Sunday, July 23, 2006

Down the Drain!

What's wrong with this picture?


Happy Tri-Centennial!

The City renamed Tiguex Park just east of Old Town to Tiguex Tricentennial Park.

During the city council debate about the placement of the controversial Juan de Oñate statues at Tiguex Park, several Native American speakers told the story of the Tiguex pueblo. The story goes that when Oñate arrived in what is now New Mexico, in 1598, a pueblo was flourishing in the region. Twelve years later, when the pueblo revolt ran Oñate out of New Mexico, the people of Tiguex had vanished.

You see banners and logos everywhere. I’m not a party pooper, but are we taking this a bit too far?

Did you know there is an official online store at the City of Albuquerque governmental website? I thought government was about providing services in exchange for tax dollars and actual fees.

So why is there an Albuquerque City Store on the tax paid website? The store is an internal link to a city vendor, Zia Graphics, a local screen graphics store on Carlisle N.E. http://www.albuquerquecitystore.com/. Enough of a free plug for them.

They sell T-shirts, caps, mugs, patches, pins and souvenirs of all shapes and manner. You can even buy an old parking meter. The tricentennial logo is a hot item.

Three hundred-years ago, Spanish settlers built the first church where the San Felipe de Neri Parish church now stands in Old Town. Since then, Albuquerque has had several flags fly over it as displayed on the plaza across from the church.


From the left are; the Spanish, Mexican, United States of America, New Mexico and Confederate States of America’s flags.
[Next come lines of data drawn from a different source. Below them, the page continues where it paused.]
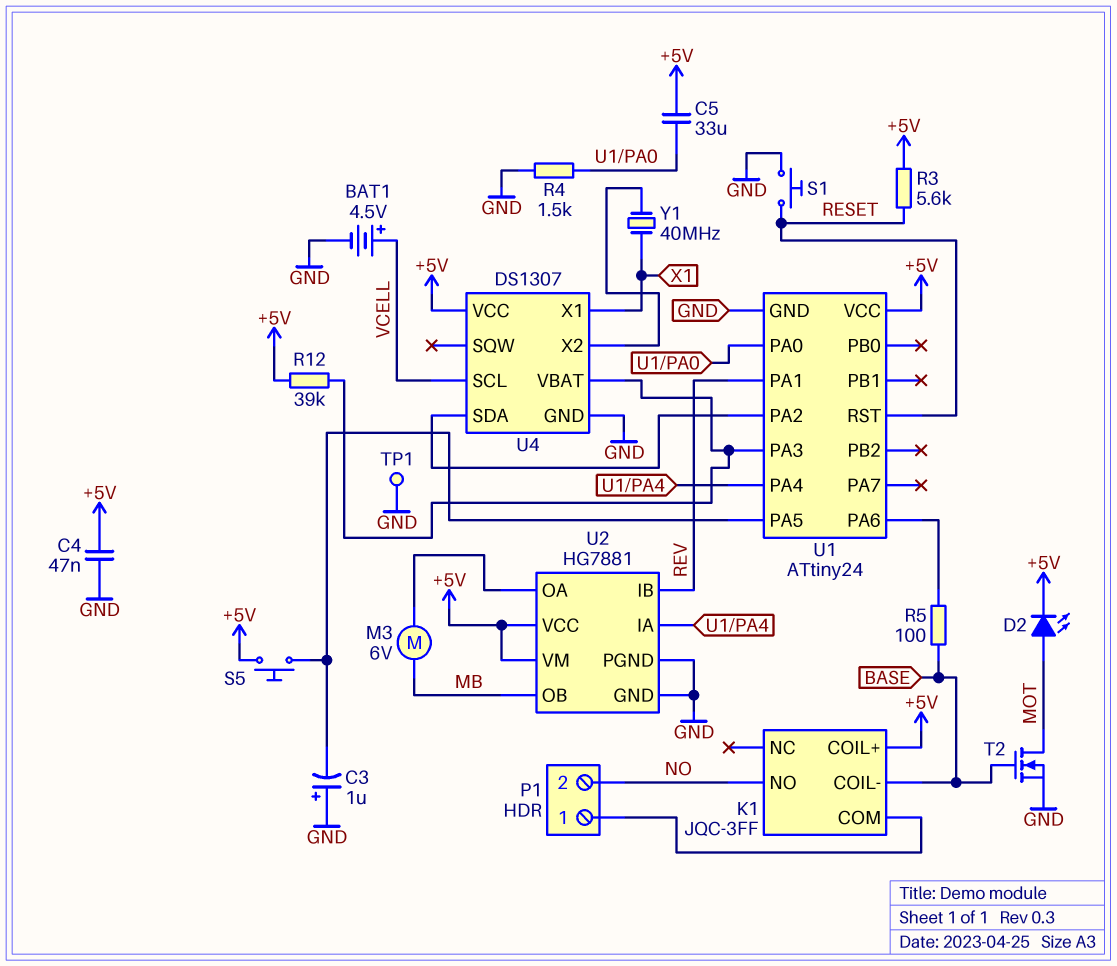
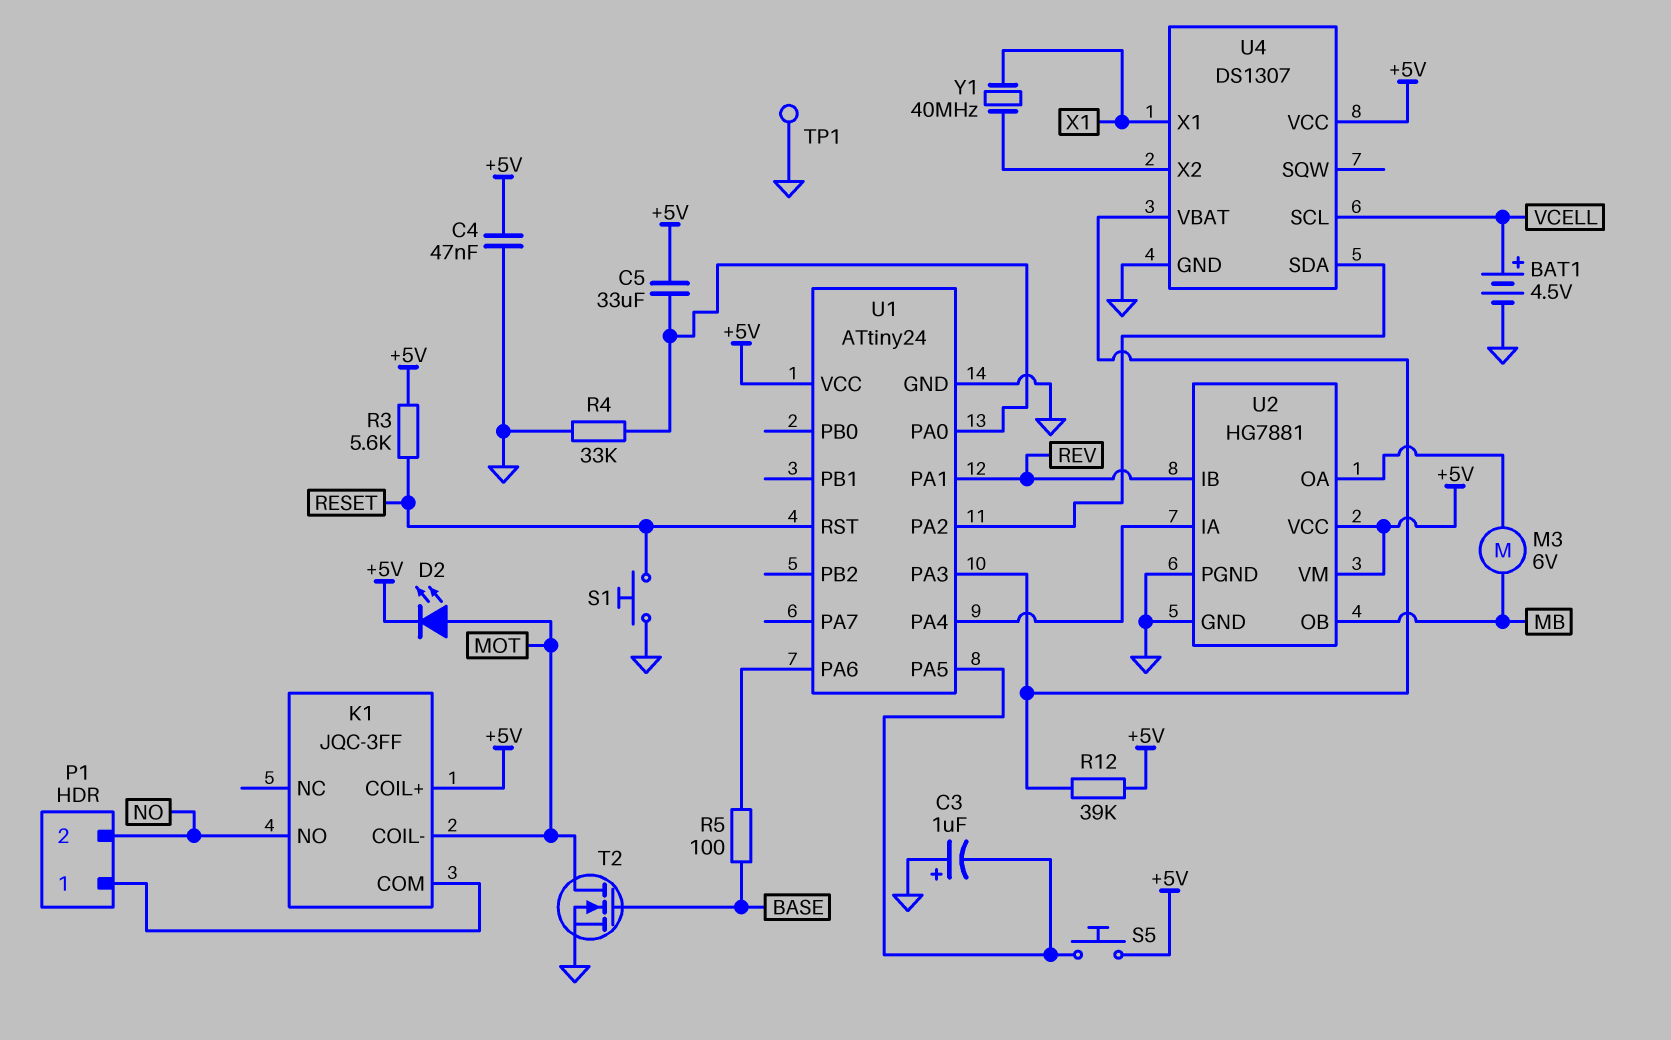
K1 pin COIL-: BASE -> MOT
R4: 1.5k (GND, U1/PA0) -> 33k (GND, U1/PA0)

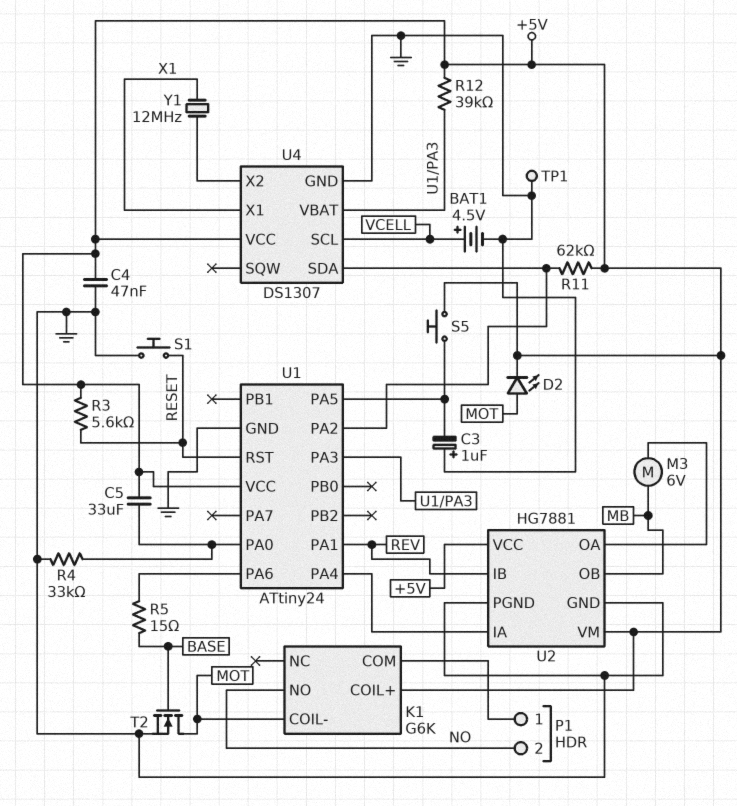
K1: JQC-3FF -> G6K
R5: 100 (BASE, U1/PA6) -> 15 (BASE, U1/PA6)
R11: none -> 62k (+5V, U1/PA2)
Y1: 40MHz (U4/X2, X1) -> 12MHz (U4/X2, X1)

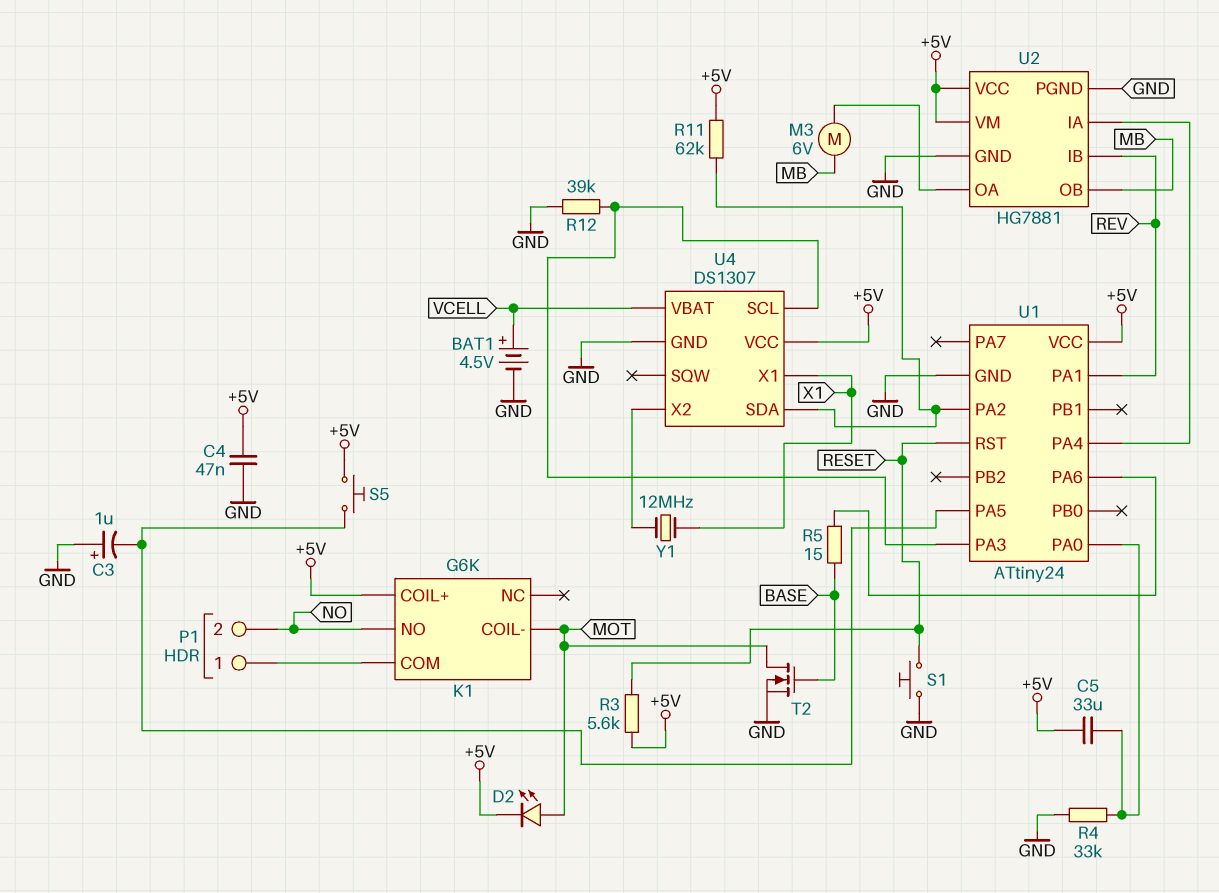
R12: 39k (+5V, U1/PA3) -> 39k (GND, U1/PA3)
TP1: test point (GND) -> none
U4 pin SCL: VCELL -> U1/PA3
U4 pin VBAT: U1/PA3 -> VCELL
Mayor Martin Chávez has made the Tricentennial Celebration a major occurrence for the city with parades, parties, art and cultural events. Though there is a token recognition of Native American arts, the focus of the year and a half long party is the domination of the landscape by mostly Europeans, specifically Spanish Conquistadors over the local indigenous people.


Why is the logo associated with waste, as it appears here on a public trash receptacle?

So what's wrong with this picture?

The domination of one people, celebrated over another people, from the same community, stinks.

I guess that’s why the tricentennial logo is on the “sanitary” manhole cover. In other words, it covers the sewer.